The company filed a patent application for a "sustainability-aware" system for device behavior management. The system would determine the actions taken by a computing device by considering their impact on the energy grid.
Microsoft's system first obtains what it calls "sustainability information" associated with an energy grid, such as how carbon-intense the action will be at a given time, and a variety of environmental factors, such as weather, temperature, and energy demand on the grid. It also collects and stores historical sustainability information.
With this information (and in some examples using an AI model), it churns out a sustainability forecast, and uses that forecast to manage device functionality by holding off on performing certain actions until they'd have a "comparatively lower environmental impact." The system also takes into account the tasks that need to be done and their priority when deciding what actions to put off. Microsoft said this avoids energy consumption during peak times which would have a higher environmental impact.
In practice, this could show up on the user end as a task scheduler requesting to put off downloads, software updates, backups or charging a device's battery. The sustainability forecast is updated periodically, and may change if the location of your device or IP address changes.
Along with reducing strain on the grid, Microsoft said its tech can manage behavior in a way that lengthens hardware lifespan, thereby avoiding e-waste and reducing carbon emitted in the manufacturing of a new device.
Microsoft is no stranger to environmental goals. On the patent side, the company filed an application for a carbon capture system that works to reduce emissions from its data centers. And carbon capture tech is just a piece of the company's ambitious goal to go carbon-negative by 2030, and remove the equivalent of its historical emissions by 2050.
While the patent details delaying actions such as downloading, charging and system updates that are typically associated with personal computers, inventions in patents are often intended to cover a far wider scope than the examples within them. With that in mind, Microsoft's tech could be put into practice in data centers, said Dr. Dan Stein, founder and director of climate giving consultancy Giving Green.
Microsoft's tech could hold off certain data center operations until times of day when clean energy is readily available, said Stein, whether it be from the energy grid or from its own sources of renewable energy. Given that data centers accounted for roughly 1.3% of energy consumption globally in 2022, according to the International Energy Agency, Microsoft keeping its own data centers in check in this way could help it make progress toward its broader goals.
"The idea is, if you could anticipate when there's going to be clean energy, and there are certain highly computational intensive tasks that you have a choice of when you're going to them, you would just do them at the right time," said Stein.

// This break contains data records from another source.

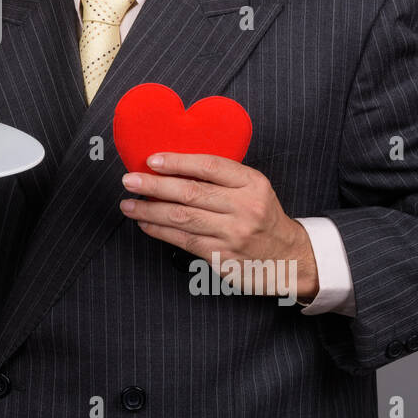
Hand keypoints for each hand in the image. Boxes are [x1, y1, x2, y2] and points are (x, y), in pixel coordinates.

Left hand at [119, 152, 318, 301]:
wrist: (290, 257)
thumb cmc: (262, 216)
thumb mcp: (253, 188)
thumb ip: (222, 177)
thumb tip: (172, 167)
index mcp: (253, 183)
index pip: (210, 166)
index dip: (178, 161)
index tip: (152, 160)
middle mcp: (245, 207)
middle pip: (191, 192)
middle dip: (154, 185)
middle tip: (129, 180)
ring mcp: (234, 234)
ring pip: (182, 218)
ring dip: (149, 210)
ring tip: (128, 204)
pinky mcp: (223, 257)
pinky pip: (184, 240)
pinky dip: (159, 230)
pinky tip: (144, 223)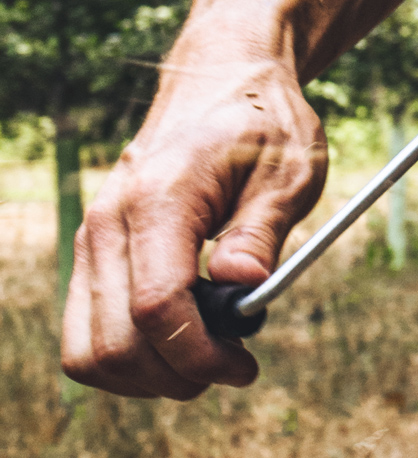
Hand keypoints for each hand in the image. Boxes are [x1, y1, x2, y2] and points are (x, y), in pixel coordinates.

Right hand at [61, 53, 325, 398]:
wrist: (222, 81)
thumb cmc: (264, 123)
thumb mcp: (291, 169)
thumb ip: (263, 230)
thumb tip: (243, 286)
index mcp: (159, 199)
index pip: (155, 307)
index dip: (198, 354)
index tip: (244, 368)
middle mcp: (108, 223)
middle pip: (113, 344)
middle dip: (175, 374)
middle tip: (234, 364)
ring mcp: (91, 240)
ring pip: (86, 351)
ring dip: (146, 375)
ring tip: (207, 355)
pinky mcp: (92, 253)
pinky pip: (87, 331)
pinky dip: (128, 355)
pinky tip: (181, 338)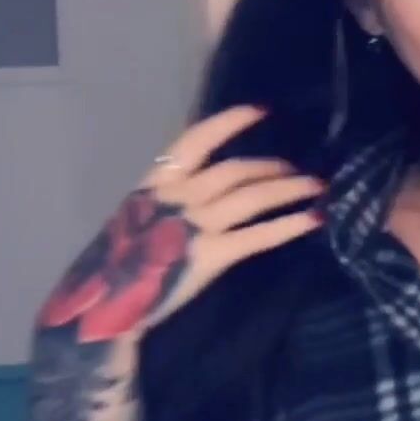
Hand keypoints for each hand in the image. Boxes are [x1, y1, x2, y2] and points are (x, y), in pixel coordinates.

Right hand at [35, 105, 324, 344]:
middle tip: (296, 170)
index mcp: (155, 183)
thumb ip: (168, 197)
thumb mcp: (137, 216)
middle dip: (271, 168)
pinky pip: (258, 235)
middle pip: (234, 171)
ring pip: (251, 197)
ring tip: (316, 187)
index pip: (195, 141)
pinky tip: (314, 220)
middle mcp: (176, 197)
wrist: (104, 308)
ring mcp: (194, 226)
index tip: (261, 111)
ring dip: (288, 188)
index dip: (230, 123)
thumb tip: (204, 182)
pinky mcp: (211, 257)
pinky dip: (289, 225)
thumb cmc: (120, 264)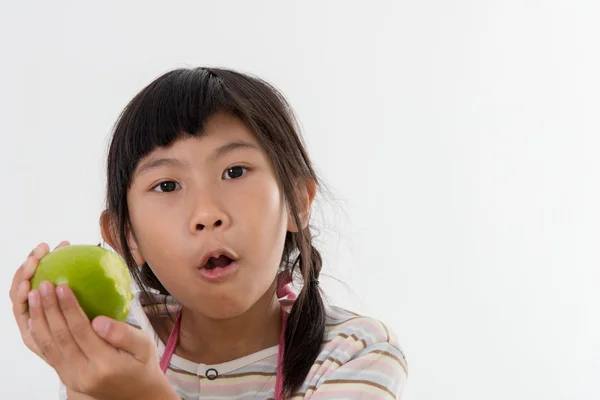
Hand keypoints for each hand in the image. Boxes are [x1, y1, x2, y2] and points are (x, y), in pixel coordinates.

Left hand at [10, 242, 178, 399]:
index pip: (81, 332)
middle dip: (49, 309)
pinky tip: (33, 317)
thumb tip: (99, 321)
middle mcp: (84, 375)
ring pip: (48, 346)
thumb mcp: (145, 346)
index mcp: (106, 365)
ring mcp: (71, 378)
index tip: (62, 287)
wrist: (135, 393)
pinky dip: (38, 335)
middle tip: (45, 285)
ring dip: (39, 319)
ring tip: (35, 295)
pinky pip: (47, 354)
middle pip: (60, 337)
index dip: (69, 308)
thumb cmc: (142, 364)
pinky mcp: (65, 377)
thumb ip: (125, 334)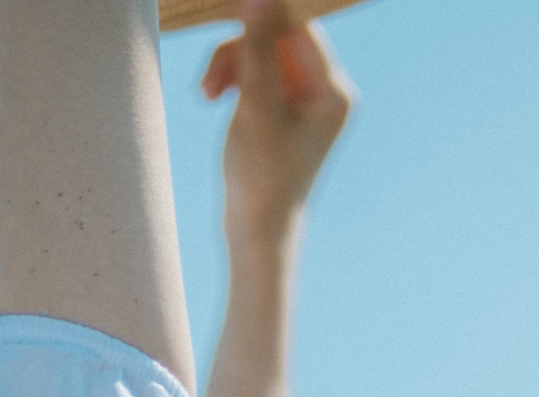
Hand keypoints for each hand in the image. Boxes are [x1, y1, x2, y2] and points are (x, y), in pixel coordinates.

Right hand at [202, 0, 353, 247]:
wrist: (256, 233)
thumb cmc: (261, 178)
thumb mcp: (255, 106)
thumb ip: (257, 48)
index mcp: (333, 91)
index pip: (298, 28)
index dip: (262, 17)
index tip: (228, 15)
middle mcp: (325, 92)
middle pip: (276, 38)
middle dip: (238, 53)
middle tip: (207, 83)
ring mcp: (303, 100)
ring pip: (260, 53)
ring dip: (228, 65)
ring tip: (205, 93)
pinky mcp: (281, 109)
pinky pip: (254, 73)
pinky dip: (232, 79)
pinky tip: (212, 96)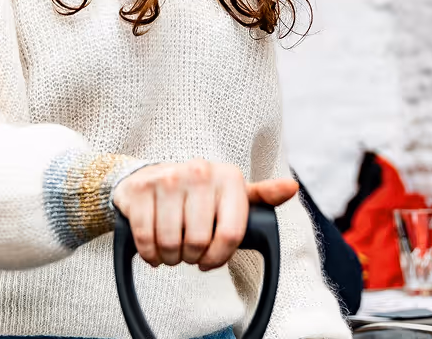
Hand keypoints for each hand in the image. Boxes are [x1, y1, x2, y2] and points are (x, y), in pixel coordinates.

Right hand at [111, 159, 297, 270]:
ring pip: (171, 243)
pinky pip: (146, 239)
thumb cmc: (197, 194)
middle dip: (191, 257)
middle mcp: (198, 171)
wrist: (149, 177)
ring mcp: (166, 178)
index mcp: (227, 176)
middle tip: (188, 250)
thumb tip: (292, 187)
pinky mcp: (139, 189)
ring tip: (172, 248)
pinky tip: (153, 248)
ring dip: (170, 257)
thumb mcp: (231, 193)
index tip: (211, 259)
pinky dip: (149, 254)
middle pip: (198, 242)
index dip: (219, 257)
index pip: (231, 235)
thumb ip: (262, 195)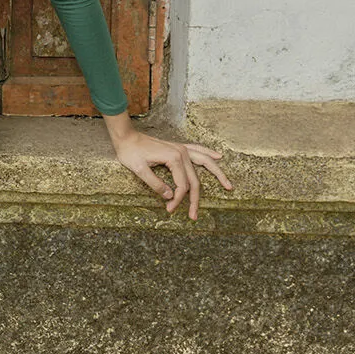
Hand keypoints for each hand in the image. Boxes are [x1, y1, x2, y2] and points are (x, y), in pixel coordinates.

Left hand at [112, 128, 232, 220]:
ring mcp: (181, 149)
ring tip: (229, 186)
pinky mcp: (179, 148)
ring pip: (205, 163)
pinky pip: (198, 151)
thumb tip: (170, 196)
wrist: (126, 137)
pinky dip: (209, 154)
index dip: (177, 200)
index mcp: (173, 158)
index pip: (182, 185)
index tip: (169, 210)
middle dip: (194, 200)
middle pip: (194, 180)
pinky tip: (219, 156)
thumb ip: (155, 184)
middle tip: (193, 217)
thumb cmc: (130, 152)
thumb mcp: (139, 170)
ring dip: (217, 174)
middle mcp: (181, 152)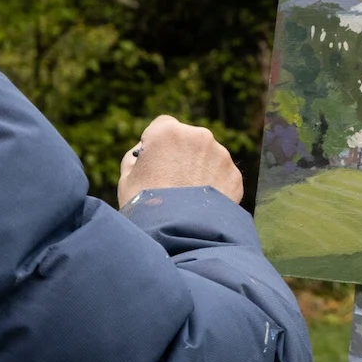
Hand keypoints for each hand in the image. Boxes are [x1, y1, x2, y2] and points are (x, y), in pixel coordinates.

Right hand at [118, 115, 245, 208]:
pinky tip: (201, 205)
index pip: (163, 125)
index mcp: (168, 131)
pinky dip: (214, 187)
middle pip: (189, 139)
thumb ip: (137, 158)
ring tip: (187, 197)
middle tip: (172, 182)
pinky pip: (221, 176)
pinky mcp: (234, 175)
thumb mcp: (127, 178)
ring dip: (199, 169)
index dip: (157, 143)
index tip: (155, 160)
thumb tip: (146, 151)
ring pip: (208, 157)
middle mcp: (198, 136)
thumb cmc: (145, 206)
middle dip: (181, 155)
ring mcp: (220, 154)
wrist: (177, 235)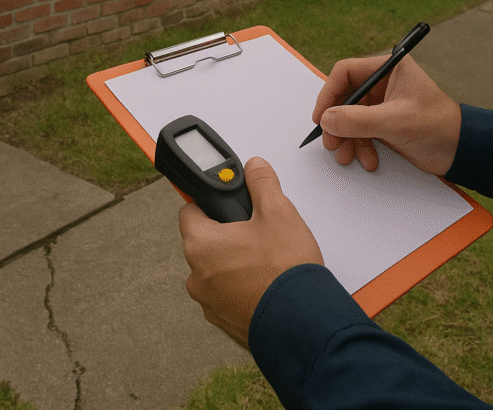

The question of how much this could help is still up in the air, said Stein, as some actions likely can't be delayed depending on safety and user demand times. However, Microsoft's filing is one example of a type of energy conservation that's being discussed and implemented far beyond tech companies, extending to household appliances, utilities and basically every other operation that uses up energy, said Stein.
"The energy nerds call it demand shaping," said Stein. "It's getting the demand to be when we have access to clean electricity."